《MUMEI》
父と姉
「父上、只今帰りました」

町の中心にそびえる御神の屋敷、そのさらに中央にある主の間。ニーナは正座し、頭を下げた。

「無事で何よりだ。もう帰ってこないかと思ったぞ、新那。跡取りとしての自覚があるようで私は嬉しい」

ニーナと篠乃の父、ミカミである。
寂れた土地を商業をもってここまで育て上げた。今では主様と呼ばれ、この屋敷で悠々自適な生活を送っている。
穏和な人柄ではあるが、生涯現役というような面構えの強さは変わっていなかった。


「いや、相変わらず継ぎたくはないんですけど」
「そんなもの皆知っている」
頼蔵もそう言っていた。

「疲れてるだろ。お前の部屋を片付けさせておいた。休め」
「はい」

帰りたくないの一心で休み休み歩いてきたので、さっぱり疲れていない。しかし帰って早々挨拶まわりは嫌だった。

ニーナが辞そうとすると、
「あらお父様、ご紹介はよろしいんですの?」
姉の篠乃が口を挟む。
にこにこしているが、何か企んでいるのは明らかだ。

「紹介?」
尋ねながらも、女だなと思った。
この父は根っからの女人好きである。ニーナの家庭教師だとか役職をつけて、お気に入りの女人をそばに置くことがしばしばあった。

「まぁ、後でいいだろ」
「そうですか」
「それよりも先ず頼蔵の話しを聞きたいのだが、見当たらんな」
「餡蜜を食ってるところでしょう」
ふたつ注文してあったから。

隠れてついてきているかとも思ったが、話題にされても現れないということは、恐らく屋敷に来ていない。

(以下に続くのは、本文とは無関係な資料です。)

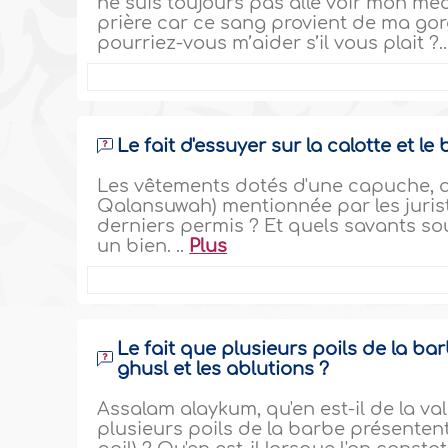
ne suis toujours pas allé voir mon méd
prière car ce sang provient de ma gor
pourriez-vous m’aider s’il vous plait ?.
Le fait d'essuyer sur la calotte et l
Les vêtements dotés d'une capuche, app
Qalansuwah) mentionnée par les jurist
derniers permis ? Et quels savants so
un bien. ..
Plus
Le fait que plusieurs poils de la ba
ghusl et les ablutions ?
Assalam alaykum, qu'en est-il de la va
plusieurs poils de la barbe présenten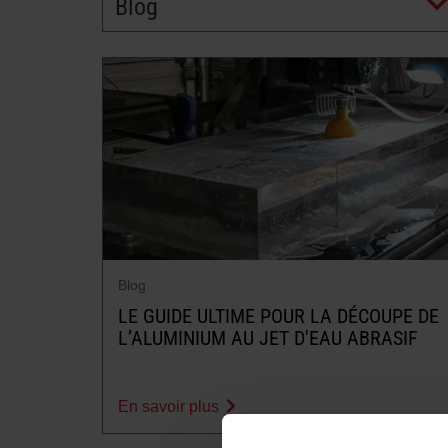
Blog
Blog
LE GUIDE ULTIME POUR LA DÉCOUPE DE
L’ALUMINIUM AU JET D'EAU ABRASIF
En savoir plus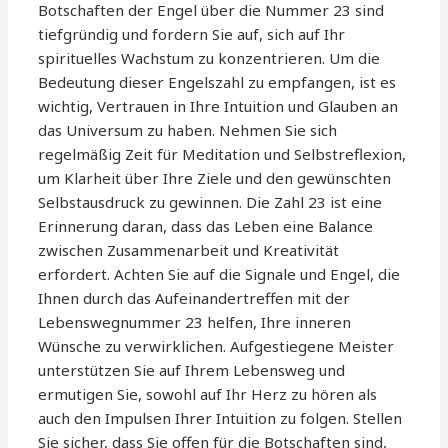
Botschaften der Engel über die Nummer 23 sind
tiefgründig und fordern Sie auf, sich auf Ihr
spirituelles Wachstum zu konzentrieren. Um die
Bedeutung dieser Engelszahl zu empfangen, ist es
wichtig, Vertrauen in Ihre Intuition und Glauben an
das Universum zu haben. Nehmen Sie sich
regelmäßig Zeit für Meditation und Selbstreflexion,
um Klarheit über Ihre Ziele und den gewünschten
Selbstausdruck zu gewinnen. Die Zahl 23 ist eine
Erinnerung daran, dass das Leben eine Balance
zwischen Zusammenarbeit und Kreativität
erfordert. Achten Sie auf die Signale und Engel, die
Ihnen durch das Aufeinandertreffen mit der
Lebenswegnummer 23 helfen, Ihre inneren
Wünsche zu verwirklichen. Aufgestiegene Meister
unterstützen Sie auf Ihrem Lebensweg und
ermutigen Sie, sowohl auf Ihr Herz zu hören als
auch den Impulsen Ihrer Intuition zu folgen. Stellen
Sie sicher, dass Sie offen für die Botschaften sind,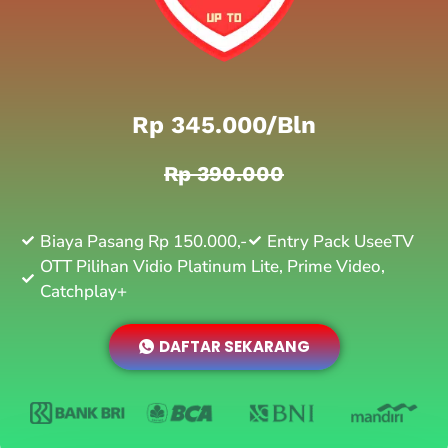
Rp 345.000/bln
Rp 390.000
Biaya Pasang Rp 150.000,-
Entry Pack UseeTV
OTT Pilihan Vidio Platinum Lite, Prime Video,
Catchplay+
DAFTAR SEKARANG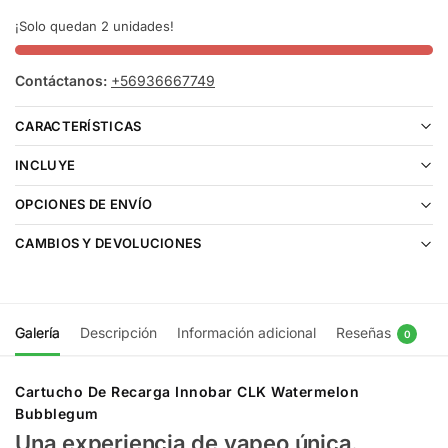
¡Solo quedan 2 unidades!
Contáctanos:
+56936667749
CARACTERÍSTICAS
INCLUYE
OPCIONES DE ENVÍO
CAMBIOS Y DEVOLUCIONES
Galería
Descripción
Información adicional
Reseñas
0
Cartucho De Recarga Innobar CLK Watermelon
Bubblegum
Una experiencia de vapeo única.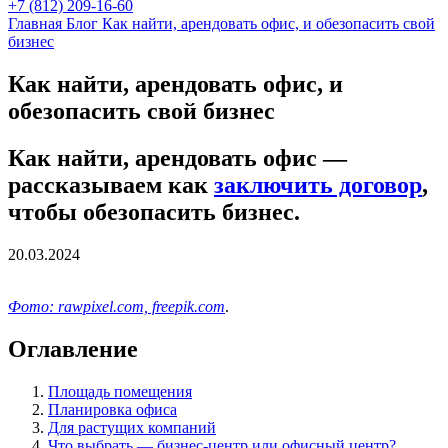
+7 (812) 209-16-60
Главная
Блог
Как найти, арендовать офис, и обезопасить свой
бизнес
Как найти, арендовать офис, и
обезопасить свой бизнес
Как найти, арендовать офис —
рассказываем как
заключить договор
,
чтобы обезопасить бизнес.
20.03.2024
Фото: rawpixel.com, freepik.com
.
Оглавление
Площадь помещения
Планировка офиса
Для растущих компаний
Что выбрать — бизнес-центр или офисный центр?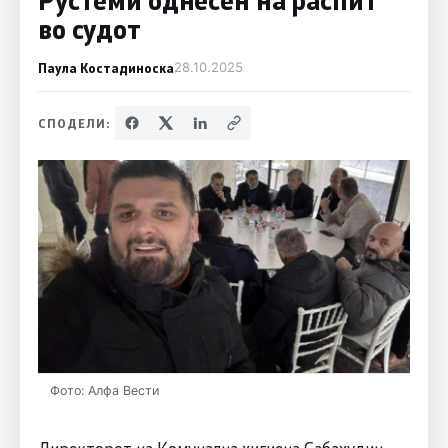
во судот
Паула Костадиноска
28.10.2025
СПОДЕЛИ:
Фото: Алфа Вести
Директорот на Комунална хигиена Сабахудин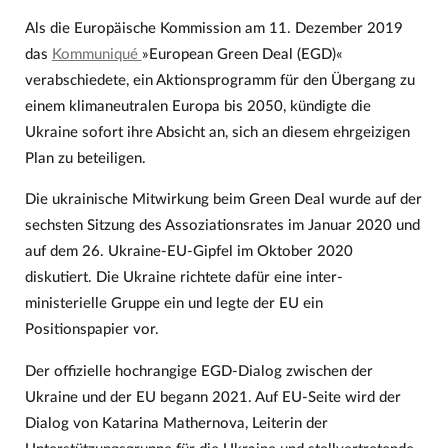
Als die Europäische Kommission am 11. Dezember 2019
das
Kommuniqué
»European Green Deal (EGD)«
verabschiedete, ein Aktionsprogramm für den Übergang zu
einem klimaneutralen Europa bis 2050, kündigte die
Ukraine sofort ihre Absicht an, sich an diesem ehrgeizigen
Plan zu beteiligen.
Die ukrainische Mitwirkung beim Green Deal wurde auf der
sechsten Sitzung des Assoziationsrates im Januar 2020 und
auf dem 26. Ukraine-EU-Gipfel im Oktober 2020
diskutiert. Die Ukraine richtete dafür eine inter-
ministerielle Gruppe ein und legte der EU ein
Positionspapier vor.
Der offizielle hochrangige EGD-Dialog zwischen der
Ukraine und der EU begann 2021. Auf EU-Seite wird der
Dialog von Katarina Mathernova, Leiterin der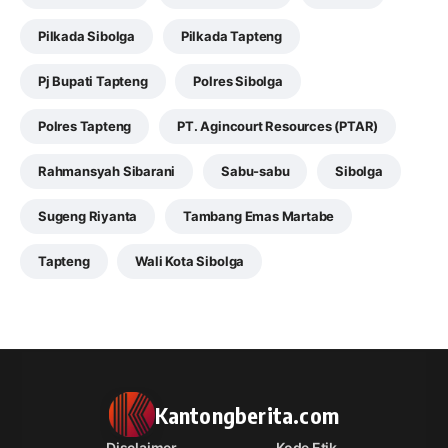
Pilkada Sibolga
Pilkada Tapteng
Pj Bupati Tapteng
Polres Sibolga
Polres Tapteng
PT. Agincourt Resources (PTAR)
Rahmansyah Sibarani
Sabu-sabu
Sibolga
Sugeng Riyanta
Tambang Emas Martabe
Tapteng
Wali Kota Sibolga
Kantongberita.com
Disclaimer
Kode Etik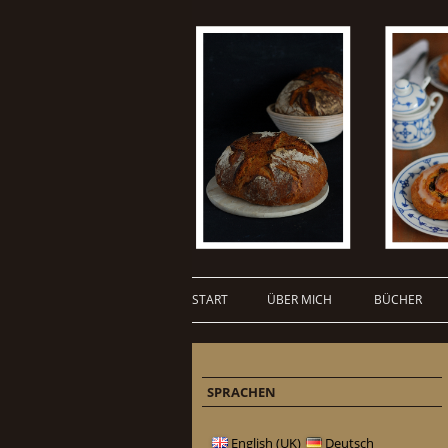
START
ÜBER MICH
BÜCHER
SPRACHEN
English (UK)
Deutsch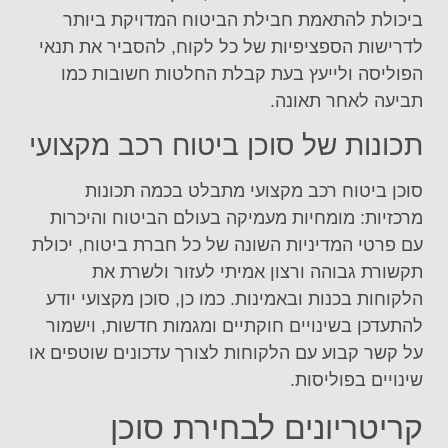
ביכולת להתאמת חבילת הביטוח המדויקת ביותר
לדרישות הספציפיות של כל לקוח, להסביר את תנאי
הפוליסה ולייעץ בעת קבלת החלטות חשובות כמו
תביעה לאחר תאונה.
תכונות של סוכן ביטוח רכב מקצועי
סוכן ביטוח רכב מקצועי מתבלט בכמה תכונות
מרכזיות: מומחיות מעמיקה בעולם הביטוח והיכרות
עם פרטי המדיניות השונה של כל חברת ביטוח, יכולת
תקשורת גבוהה ורצון אמיתי לעזור ולשרת את
הלקוחות בכנות ובאמינות. כמו כן, סוכן מקצועי יודע
להתעדכן בשינויים חוקתיים ומגמות חדשות, וישמור
על קשר קבוע עם הלקוחות לצורך עדכונים שוטפים או
שינויים בפוליסות.
קריטריונים לבחירת סוכן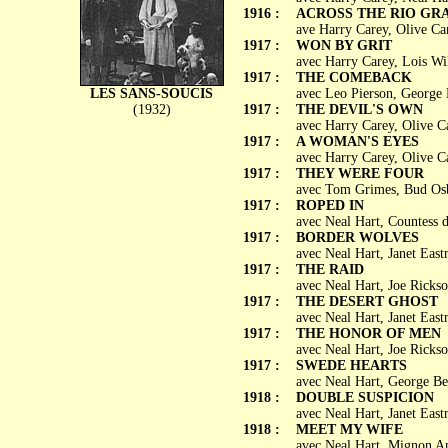
1916 :
ACROSS THE RIO GR
ave Harry Carey, Olive Car
1917 :
WON BY GRIT
avec Harry Carey, Lois Wi
1917 :
THE COMEBACK
LES SANS-SOUCIS
avec Leo Pierson, George 
(1932)
1917 :
THE DEVIL'S OWN
avec Harry Carey, Olive Ca
1917 :
A WOMAN'S EYES
avec Harry Carey, Olive C
1917 :
THEY WERE FOUR
avec Tom Grimes, Bud Osb
1917 :
ROPED IN
avec Neal Hart, Countess
1917 :
BORDER WOLVES
avec Neal Hart, Janet Eas
1917 :
THE RAID
avec Neal Hart, Joe Ricks
1917 :
THE DESERT GHOST
avec Neal Hart, Janet Ea
1917 :
THE HONOR OF MEN
avec Neal Hart, Joe Ricks
1917 :
SWEDE HEARTS
avec Neal Hart, George Be
1918 :
DOUBLE SUSPICION
avec Neal Hart, Janet Eas
1918 :
MEET MY WIFE
avec Neal Hart, Mignon A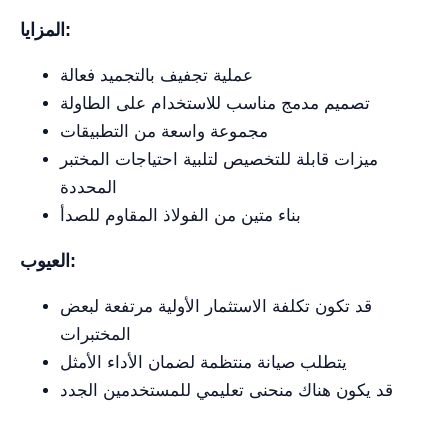
المزايا:
عملية تجفيف بالتجميد فعالة
تصميم مدمج مناسب للاستخدام على الطاولة
مجموعة واسعة من التطبيقات
ميزات قابلة للتخصيص لتلبية احتياجات المختبر
المحددة
بناء متين من الفولاذ المقاوم للصدأ
العيوب:
قد تكون تكلفة الاستثمار الأولية مرتفعة لبعض
المختبرات
يتطلب صيانة منتظمة لضمان الأداء الأمثل
قد يكون هناك منحنى تعليمي للمستخدمين الجدد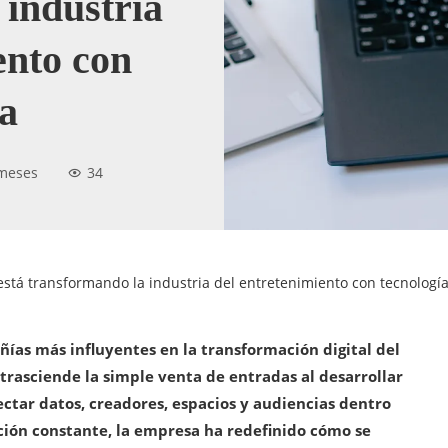
 industria
ento con
ía
meses
34
stá transformando la industria del entretenimiento con tecnologí
ías más influyentes en la transformación digital del
asciende la simple venta de entradas al desarrollar
ctar datos, creadores, espacios y audiencias dentro
ión constante, la empresa ha redefinido cómo se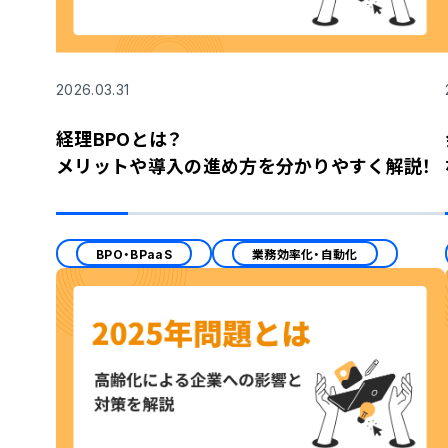
2026.03.31
経理BPOとは？
メリットや導入の進め方を分かりやすく解説！
BPO・BPaaS
業務効率化・自動化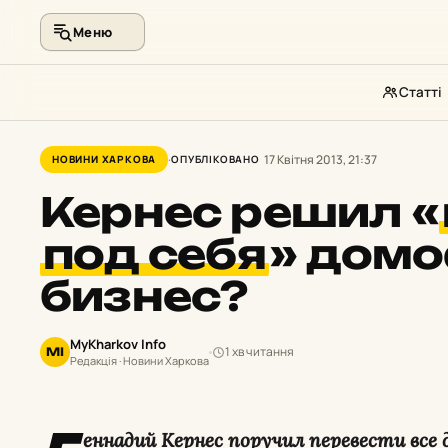
Меню
Статті
Перейти
до
17 Квітня 2013, 21:37
НОВИНИ ХАРКОВА
ОПУБЛІКОВАНО
контенту
Кернес решил
«
под себя
»
домо
бизнес?
MyKharkov Info
1 хв читання
MI
Редакція · Новини Харкова
еннадий Кернес поручил перевести все 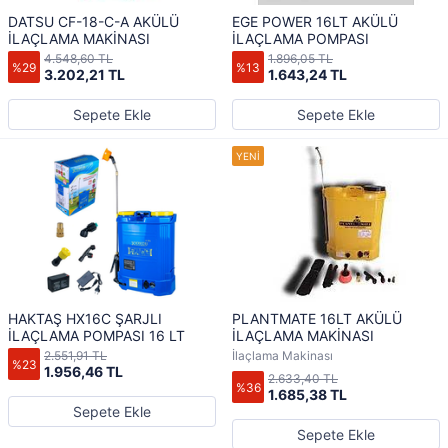
DATSU CF-18-C-A AKÜLÜ
EGE POWER 16LT AKÜLÜ
İLAÇLAMA MAKİNASI
İLAÇLAMA POMPASI
4.548,60 TL
1.896,05 TL
%29
%13
3.202,21 TL
1.643,24 TL
Sepete Ekle
Sepete Ekle
HAKTAŞ HX16C ŞARJLI
PLANTMATE 16LT AKÜLÜ
İLAÇLAMA POMPASI 16 LT
İLAÇLAMA MAKİNASI
2.551,91 TL
İlaçlama Makinası
%23
1.956,46 TL
2.633,40 TL
%36
1.685,38 TL
Sepete Ekle
Sepete Ekle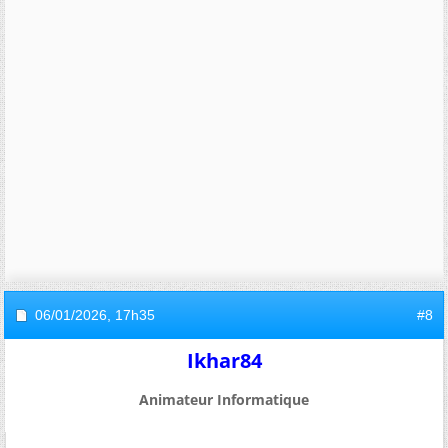
06/01/2026,
17h35
#8
Ikhar84
Animateur Informatique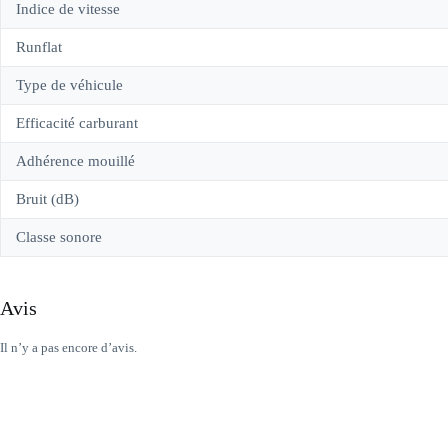
Indice de vitesse
Runflat
Type de véhicule
Efficacité carburant
Adhérence mouillé
Bruit (dB)
Classe sonore
Avis
Il n’y a pas encore d’avis.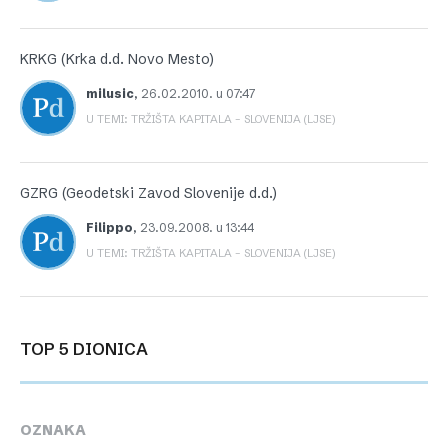
KRKG (Krka d.d. Novo Mesto)
milusic
,
26.02.2010. u 07:47
U TEMI: TRŽIŠTA KAPITALA – SLOVENIJA (LJSE)
GZRG (Geodetski Zavod Slovenije d.d.)
Filippo
,
23.09.2008. u 13:44
U TEMI: TRŽIŠTA KAPITALA – SLOVENIJA (LJSE)
TOP 5 DIONICA
OZNAKA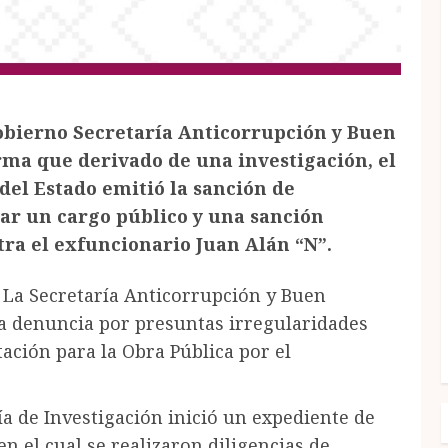
obierno Secretaría Anticorrupción y Buen
rma que derivado de una investigación, el
del Estado emitió la sanción de
par un cargo público y una sanción
tra el exfuncionario Juan Alán “N”.
- La Secretaría Anticorrupción y Buen
na denuncia por presuntas irregularidades
ación para la Obra Pública por el
ía de Investigación inició un expediente de
n el cual se realizaron diligencias de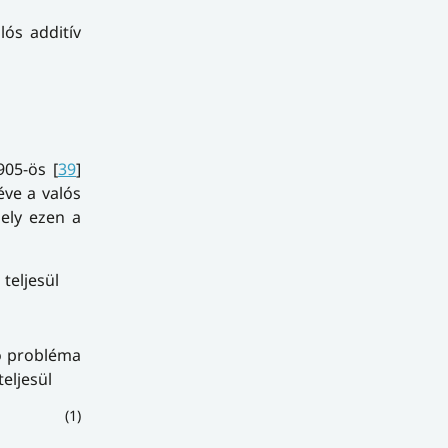
ós additív
05-ös [
39
]
ve a valós
mely ezen a
teljesül
nő probléma
eljesül
(1)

「私としたことが、甘味処に置き去りにしてしまいましたわ」
「いつか挨拶に来るでしょう。忍は窓も天井も入口だと思ってますから、開けておかなくて大丈夫ですよ」
「そうか。楽しみだな」
「楽しみですわね」

このふたりの考えていることは、考えてもわからない。
ミカミとシノノの怪しい笑顔に背を向けて、ニーナは自室へ引っ込んだ。